A toolkit for tagging and analyzing transcript content using AI

Project description

Transcript Tagger

PyPI version License: MIT

A comprehensive toolkit for tagging and analyzing transcript content using AI. This SDK allows you to automatically categorize and determine the difficulty level of transcript text.

Features

  • AI-Powered Content Tagging: Generate relevant topic, format, audience, and other tags for transcript content
  • Content Difficulty Analysis: Analyze and rate the difficulty level of transcript content based on various metrics
  • Fully Customizable: Configure thresholds, categories, and storage options to fit your needs
  • Command Line Interface: Process transcripts directly from the command line
  • Python API: Integrate tagging and analysis capabilities into your own applications

Installation

pip install transcript-tagger

Quick Start

Basic Usage

from transcript_tagger_sdk import TranscriptTagger, Config

# Create a tagger with default configuration
tagger = TranscriptTagger()

# Process a transcript file
result = tagger.process_transcript("path/to/transcript.txt")

# Access the results
print(f"Difficulty level: {result['difficulty']['difficulty_name']}")
print(f"Topics: {result['tags'].get('Topic', [])}")

Analyzing Difficulty Only

from transcript_tagger_sdk import DifficultyAnalyzer

# Create an analyzer
analyzer = DifficultyAnalyzer()

# Analyze text
result = analyzer.analyze_text("Your transcript text here...")

# Print difficulty level
print(f"Difficulty: {result['difficulty_name']} ({result['difficulty_level']}/5)")

Custom Configuration

from transcript_tagger_sdk import Config, TranscriptTagger

# Create custom configuration
config = Config()
config.set_api_key("your-openai-api-key")
config.set_model("gpt-4")
config.set_storage_path("./custom/path")

# Custom readability thresholds
config.set_readability_thresholds({
    "Beginner": 3.0,  # 0-3.0
    "Intermediate": 9.0,  # 3.1-9.0
    "Advanced": 15.0,  # 9.1+
})

# Create tagger with custom config
tagger = TranscriptTagger(config)

Command Line Usage

Process transcripts:

# Process a single transcript
transcript-tagger process path/to/transcript.txt

# Process multiple transcripts
transcript-tagger process file1.txt file2.txt file3.txt

# Only analyze difficulty (no tagging)
transcript-tagger process --difficulty-only transcript.txt

# Only generate tags (no difficulty analysis)
transcript-tagger process --tags-only transcript.txt

View results:

# View all results
transcript-tagger view

# View results for a specific video ID
transcript-tagger view --video-id video123

Advanced Usage

For more advanced usage examples, check out the examples directory:

  • basic_usage.py: Simple usage example
  • advanced_usage.py: Advanced features including batch processing and custom configurations

API Reference

Main Classes

  • TranscriptTagger: Main class for tagging and analyzing transcripts
  • Config: Configuration class for customizing tagger behavior
  • DifficultyAnalyzer: Class for analyzing the difficulty level of text

Difficulty Levels

The toolkit defines 5 difficulty levels:

  1. 初级/Beginner: Basic vocabulary, simple sentences, suitable for beginners
  2. 初中级/Elementary: Slightly more complex vocabulary, suitable for early learners
  3. 中级/Intermediate: Moderate complexity, suitable for intermediate learners
  4. 中高级/Upper-Intermediate: More complex language, suitable for advanced learners
  5. 高级/Advanced: Complex vocabulary and sentence structures, suitable for proficient users

Contributing

Contributions are welcome!

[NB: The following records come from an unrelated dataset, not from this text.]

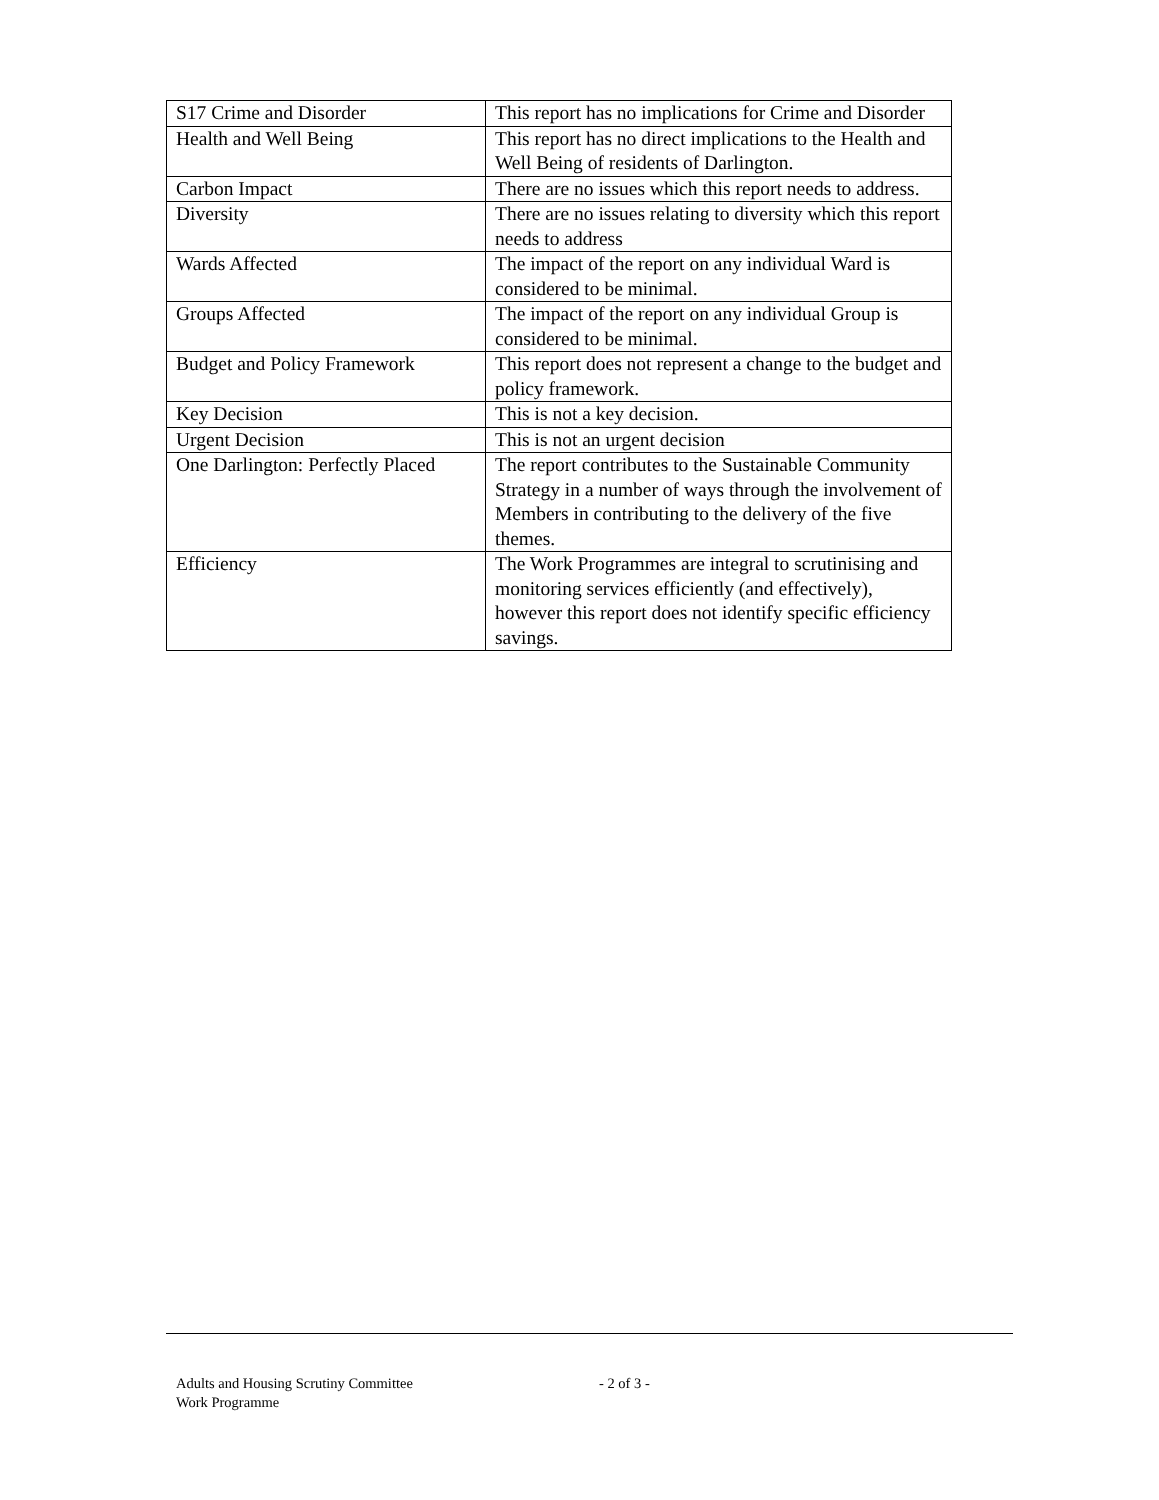| S17 Crime and Disorder | This report has no implications for Crime and Disorder |
| Health and Well Being | This report has no direct implications to the Health and Well Being of residents of Darlington. |
| Carbon Impact | There are no issues which this report needs to address. |
| Diversity | There are no issues relating to diversity which this report needs to address |
| Wards Affected | The impact of the report on any individual Ward is considered to be minimal. |
| Groups Affected | The impact of the report on any individual Group is considered to be minimal. |
| Budget and Policy Framework | This report does not represent a change to the budget and policy framework. |
| Key Decision | This is not a key decision. |
| Urgent Decision | This is not an urgent decision |
| One Darlington: Perfectly Placed | The report contributes to the Sustainable Community Strategy in a number of ways through the involvement of Members in contributing to the delivery of the five themes. |
| Efficiency | The Work Programmes are integral to scrutinising and monitoring services efficiently (and effectively), however this report does not identify specific efficiency savings. |
Adults and Housing Scrutiny Committee
Work Programme
- 2 of 3 -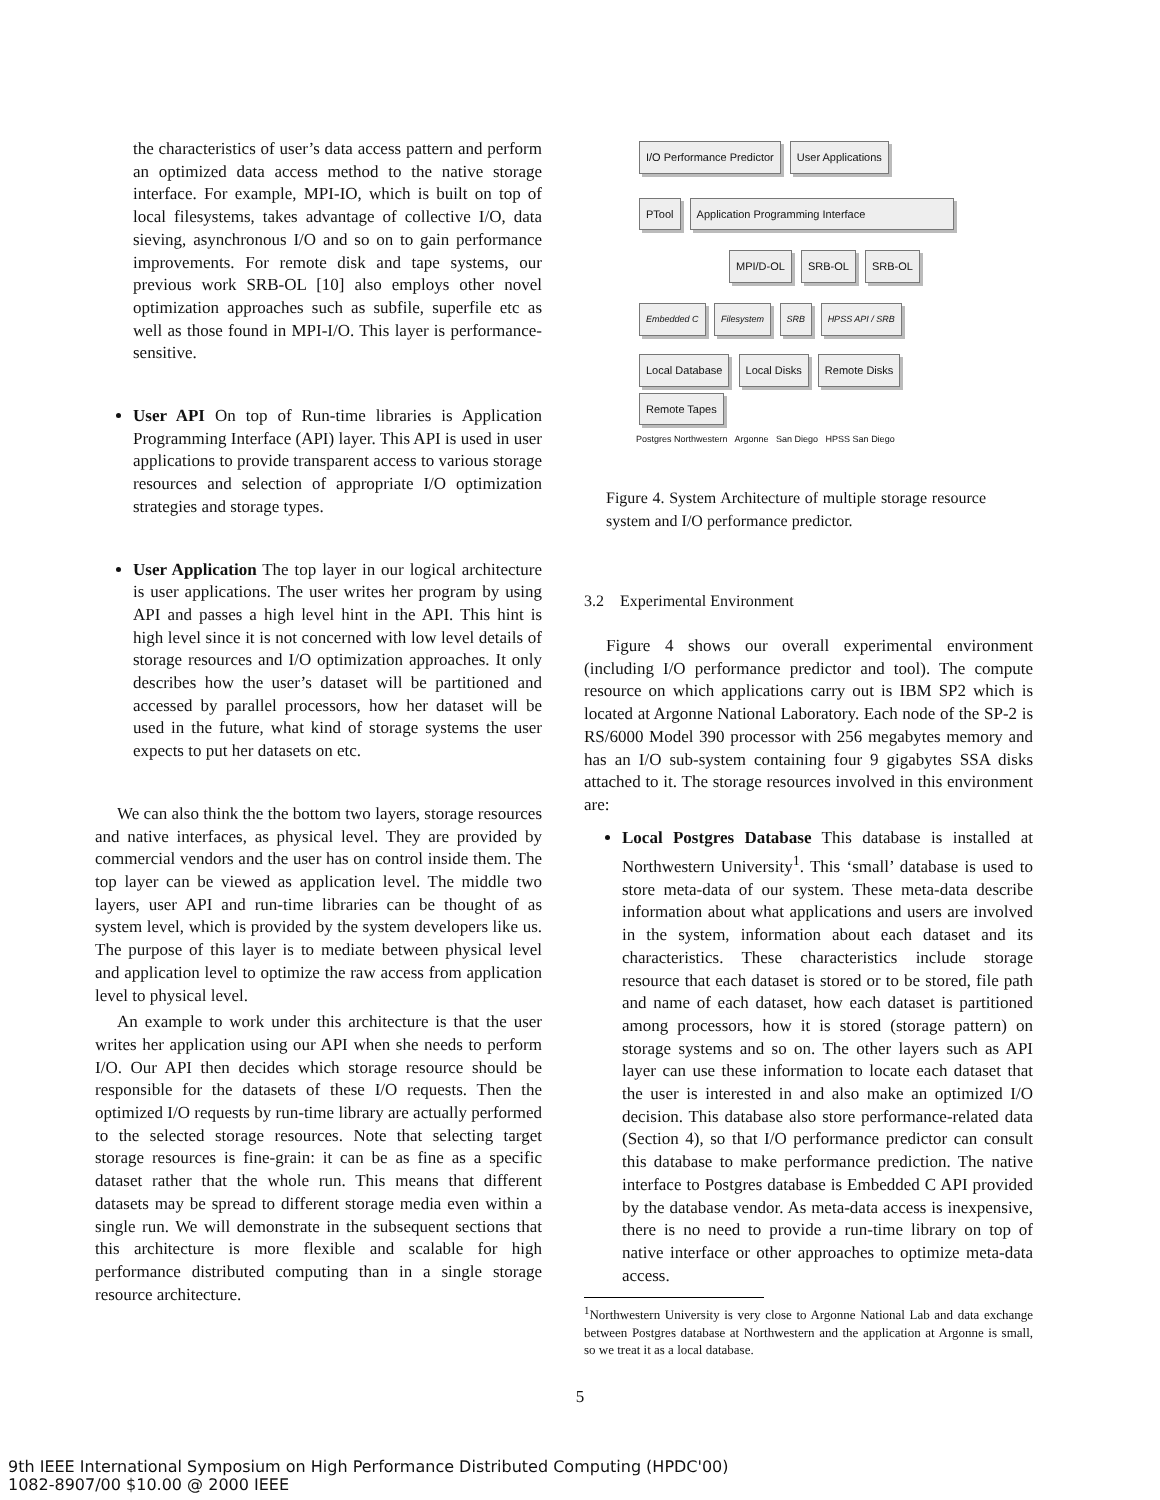the characteristics of user’s data access pattern and perform an optimized data access method to the native storage interface. For example, MPI-IO, which is built on top of local filesystems, takes advantage of collective I/O, data sieving, asynchronous I/O and so on to gain performance improvements. For remote disk and tape systems, our previous work SRB-OL [10] also employs other novel optimization approaches such as subfile, superfile etc as well as those found in MPI-I/O. This layer is performance-sensitive.
User API On top of Run-time libraries is Application Programming Interface (API) layer. This API is used in user applications to provide transparent access to various storage resources and selection of appropriate I/O optimization strategies and storage types.
User Application The top layer in our logical architecture is user applications. The user writes her program by using API and passes a high level hint in the API. This hint is high level since it is not concerned with low level details of storage resources and I/O optimization approaches. It only describes how the user’s dataset will be partitioned and accessed by parallel processors, how her dataset will be used in the future, what kind of storage systems the user expects to put her datasets on etc.
We can also think the the bottom two layers, storage resources and native interfaces, as physical level. They are provided by commercial vendors and the user has on control inside them. The top layer can be viewed as application level. The middle two layers, user API and run-time libraries can be thought of as system level, which is provided by the system developers like us. The purpose of this layer is to mediate between physical level and application level to optimize the raw access from application level to physical level.
An example to work under this architecture is that the user writes her application using our API when she needs to perform I/O. Our API then decides which storage resource should be responsible for the datasets of these I/O requests. Then the optimized I/O requests by run-time library are actually performed to the selected storage resources. Note that selecting target storage resources is fine-grain: it can be as fine as a specific dataset rather that the whole run. This means that different datasets may be spread to different storage media even within a single run. We will demonstrate in the subsequent sections that this architecture is more flexible and scalable for high performance distributed computing than in a single storage resource architecture.
I/O Performance Predictor User Applications
PTool Application Programming Interface
MPI/D-OL SRB-OL SRB-OL
Embedded C Filesystem SRB HPSS API / SRB
Local Database Local Disks Remote Disks Remote Tapes
Postgres Northwestern Argonne San Diego HPSS San Diego
Figure 4. System Architecture of multiple storage resource system and I/O performance predictor.
3.2 Experimental Environment
Figure 4 shows our overall experimental environment (including I/O performance predictor and tool). The compute resource on which applications carry out is IBM SP2 which is located at Argonne National Laboratory. Each node of the SP-2 is RS/6000 Model 390 processor with 256 megabytes memory and has an I/O sub-system containing four 9 gigabytes SSA disks attached to it. The storage resources involved in this environment are:
Local Postgres Database This database is installed at Northwestern University<sup>1</sup>. This ‘small’ database is used to store meta-data of our system. These meta-data describe information about what applications and users are involved in the system, information about each dataset and its characteristics. These characteristics include storage resource that each dataset is stored or to be stored, file path and name of each dataset, how each dataset is partitioned among processors, how it is stored (storage pattern) on storage systems and so on. The other layers such as API layer can use these information to locate each dataset that the user is interested in and also make an optimized I/O decision. This database also store performance-related data (Section 4), so that I/O performance predictor can consult this database to make performance prediction. The native interface to Postgres database is Embedded C API provided by the database vendor. As meta-data access is inexpensive, there is no need to provide a run-time library on top of native interface or other approaches to optimize meta-data access.
<sup>1</sup> Northwestern University is very close to Argonne National Lab and data exchange between Postgres database at Northwestern and the application at Argonne is small, so we treat it as a local database.
5
9th IEEE International Symposium on High Performance Distributed Computing (HPDC'00)
1082-8907/00 $10.00 @ 2000 IEEE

Please feel free to submit a Pull Request.

License

This project is licensed under the MIT License - see the LICENSE file for details.

Project details


Download files

Download the file for your platform. If you're not sure which to choose, learn more about installing packages.

Source Distribution

transcript-tagger-0.1.1.tar.gz (17.4 kB view details)

Uploaded Source

Built Distribution

If you're not sure about the file name format, learn more about wheel file names.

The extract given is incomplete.